--- Extracted data entries ---
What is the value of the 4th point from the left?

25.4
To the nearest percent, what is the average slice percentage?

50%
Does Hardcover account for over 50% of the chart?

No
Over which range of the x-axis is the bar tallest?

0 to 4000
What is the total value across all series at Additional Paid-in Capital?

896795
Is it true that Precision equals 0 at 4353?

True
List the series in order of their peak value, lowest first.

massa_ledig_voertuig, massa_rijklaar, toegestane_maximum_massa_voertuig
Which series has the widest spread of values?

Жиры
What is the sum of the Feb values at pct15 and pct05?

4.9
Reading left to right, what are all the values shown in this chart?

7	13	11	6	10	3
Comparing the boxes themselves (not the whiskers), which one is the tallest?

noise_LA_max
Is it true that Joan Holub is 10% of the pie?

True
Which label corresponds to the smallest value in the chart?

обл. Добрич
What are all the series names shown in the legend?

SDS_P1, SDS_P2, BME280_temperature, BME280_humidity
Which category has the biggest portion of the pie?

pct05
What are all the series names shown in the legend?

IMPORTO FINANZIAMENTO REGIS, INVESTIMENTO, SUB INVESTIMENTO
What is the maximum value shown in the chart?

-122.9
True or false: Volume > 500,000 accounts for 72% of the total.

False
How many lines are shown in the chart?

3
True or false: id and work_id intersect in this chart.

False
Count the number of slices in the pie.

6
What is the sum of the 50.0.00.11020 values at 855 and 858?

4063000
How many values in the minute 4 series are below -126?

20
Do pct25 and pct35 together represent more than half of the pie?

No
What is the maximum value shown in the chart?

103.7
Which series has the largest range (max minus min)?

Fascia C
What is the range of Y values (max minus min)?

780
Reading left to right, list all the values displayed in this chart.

--- Directions ---
Replace every "chart" in the material above with "graph", keeping everything else unchanged.

--- Result for this exercise ---
What is the value of the 4th point from the left?

25.4
To the nearest percent, what is the average slice percentage?

50%
Does Hardcover account for over 50% of the graph?

No
Over which range of the x-axis is the bar tallest?

0 to 4000
What is the total value across all series at Additional Paid-in Capital?

896795
Is it true that Precision equals 0 at 4353?

True
List the series in order of their peak value, lowest first.

massa_ledig_voertuig, massa_rijklaar, toegestane_maximum_massa_voertuig
Which series has the widest spread of values?

Жиры
What is the sum of the Feb values at pct15 and pct05?

4.9
Reading left to right, what are all the values shown in this graph?

7	13	11	6	10	3
Comparing the boxes themselves (not the whiskers), which one is the tallest?

noise_LA_max
Is it true that Joan Holub is 10% of the pie?

True
Which label corresponds to the smallest value in the graph?

обл. Добрич
What are all the series names shown in the legend?

SDS_P1, SDS_P2, BME280_temperature, BME280_humidity
Which category has the biggest portion of the pie?

pct05
What are all the series names shown in the legend?

IMPORTO FINANZIAMENTO REGIS, INVESTIMENTO, SUB INVESTIMENTO
What is the maximum value shown in the graph?

-122.9
True or false: Volume > 500,000 accounts for 72% of the total.

False
How many lines are shown in the graph?

3
True or false: id and work_id intersect in this graph.

False
Count the number of slices in the pie.

6
What is the sum of the 50.0.00.11020 values at 855 and 858?

4063000
How many values in the minute 4 series are below -126?

20
Do pct25 and pct35 together represent more than half of the pie?

No
What is the maximum value shown in the graph?

103.7
Which series has the largest range (max minus min)?

Fascia C
What is the range of Y values (max minus min)?

780
Reading left to right, list all the values displayed in this graph.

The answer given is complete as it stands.